Fantasy Baseball Waiver Wire Advice: Jeff McNeil Is For Real Pick Him Up ASAP

Jeff McNeil’s breakout is real. The three-position Met is having a red-hot start to the season, and at 36% ownership, most of the fantasy community hasn’t caught up to the fact that he’s a bona fide beast.

McNeil’s current slash line of .404/.475/.519 is not going to persist. I’m not trying to sell you on the idea that the Mets blindly stumbled into the second coming of Ted Williams over here. But I am telling you that when he does return to Earth, his floor is going to be around a .300 batting average. At 27, it’s normal to be skeptical of a tremendous breakout like this, but there are signs that his success is sustainable.

McNeil suddenly morphed into someone who couldn’t make an out last year, hitting .327 with power (14 home runs) in 51 games at Double-A before moving up to Triple-A, where he hit .368 with five home runs over a 31-game stretch. His hitting was so unbelievable that he forced the Mets to call him up to the big leagues. He didn’t cool down, slashing .329/.381/.471 over a 63-game span. Essentially, he was one of the game’s finest hitters in 2018.

He was a fairly anonymous prospect up until his insane 2018, and he lacks much draft pedigree, so therefore he’s still being brushed off. He’s also posted an insane .457 BABIP so far in 2019, coming off a suspiciously high .359 BABIP in 2018. These BABIP numbers are part of the reason I was lukewarm on him entering the season, but I’ve become a believer.

First, part of his consistently high BABIP is that he makes excellent contact. So far this season just 6.5% of his batted balls were “soft contact,” per Fangraphs. While his ground ball rate has risen (not great), the quality of contact is allowing many of those grounders to find holes and become hits. His line drive rate has risen by eight points too.

Second, he’s become a more disciplined hitter. His chase rate has dropped five percent from last season per BaseballSavant, so he’s combining improved discipline with exceptional contact. If you can unearth a .300+ hitter off the waiver wire, that’s an incredible find. While a stolen base threat who doesn’t hurt in other categories is the modern Holy Grail of fantasy baseball, having high-end batting average help is next on the list. In a game increasingly reliant on home runs, big swings, and walks, true contact hitters are rarer than ever. In McNeil, you have an honest-to-God reliable contact hitter who can man 2B, 3B or OF in your league (at least if your league is on Yahoo!).
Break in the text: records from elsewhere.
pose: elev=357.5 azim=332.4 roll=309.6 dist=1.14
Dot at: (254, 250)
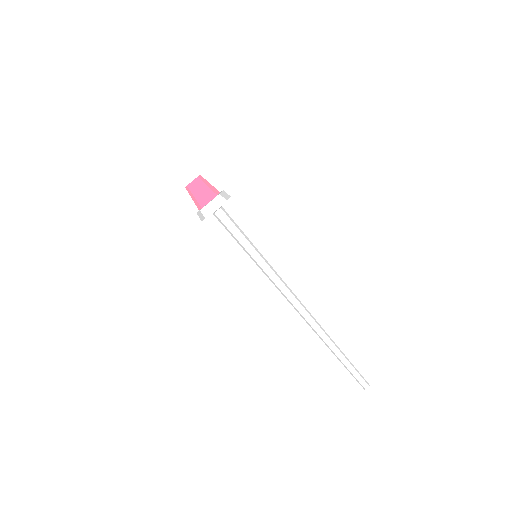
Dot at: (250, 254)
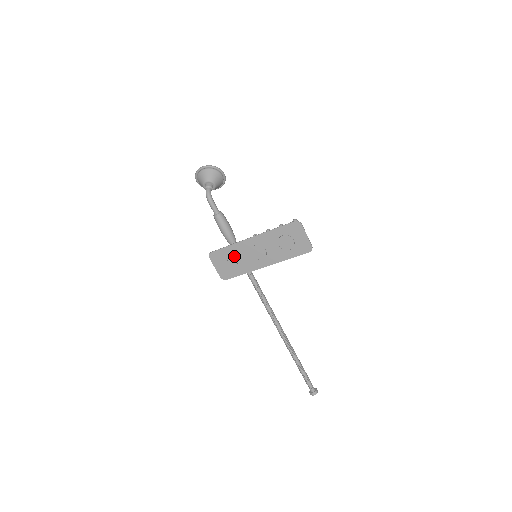
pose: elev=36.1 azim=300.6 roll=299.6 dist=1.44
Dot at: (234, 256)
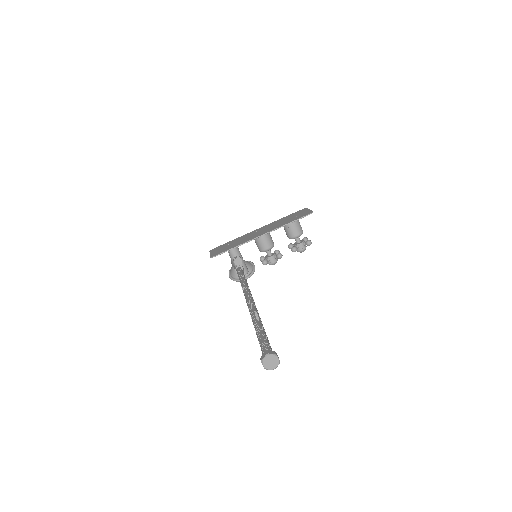
Dot at: (235, 242)
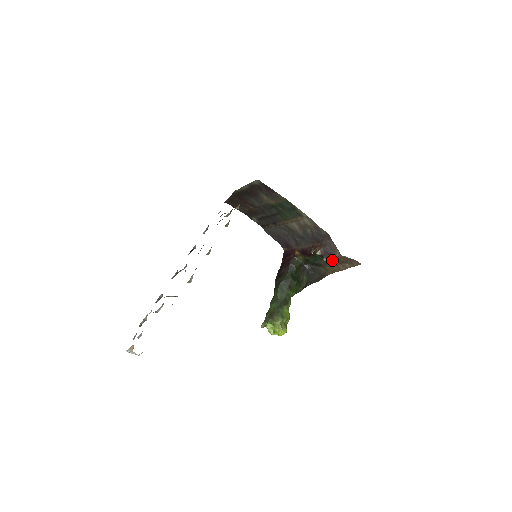
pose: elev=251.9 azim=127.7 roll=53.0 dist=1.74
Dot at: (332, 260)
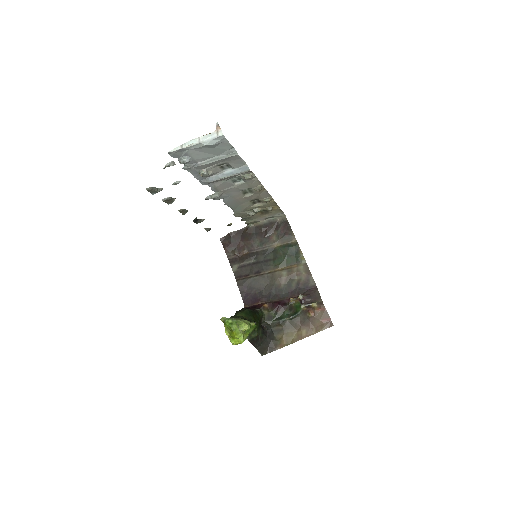
Dot at: (301, 320)
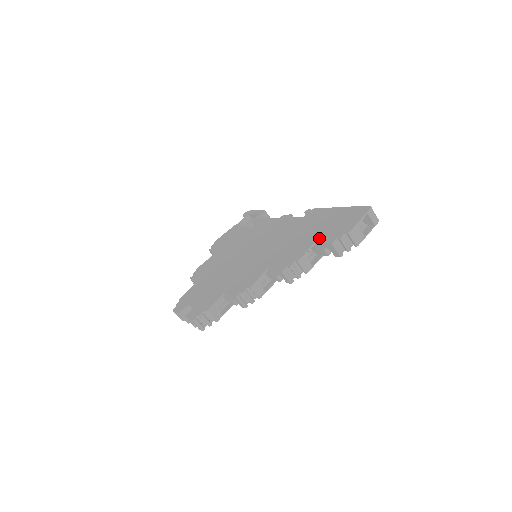
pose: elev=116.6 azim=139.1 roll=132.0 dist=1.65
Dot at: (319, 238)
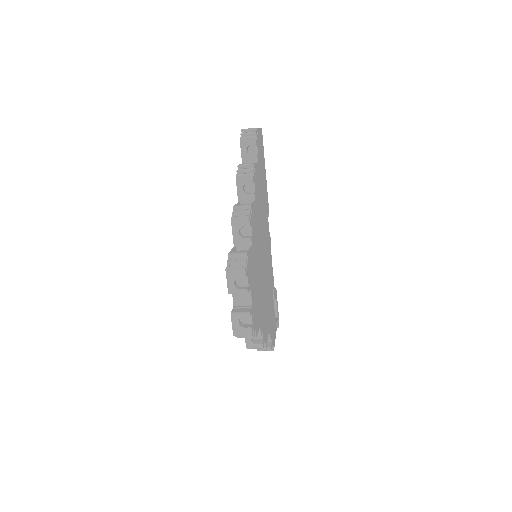
Dot at: (242, 162)
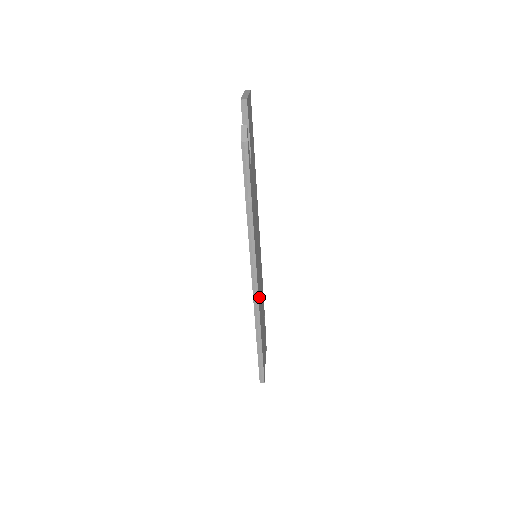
McNeil is on a path to be a descendant of Daniel Murphy and Justin Turner, late-blooming players with versatility and latent potential for power numbers that are useful at best, and non-damaging at worst. McNeil has also flashed stolen base potential at times, swiping 15 bags at Single-A in 2015 and 16 over 119 games at High-A. He stole seven bases last season too, so a double-digit total is not out of the question. At this rate, McNeil should probably be an everyday starter for most mixed-league fantasy owners.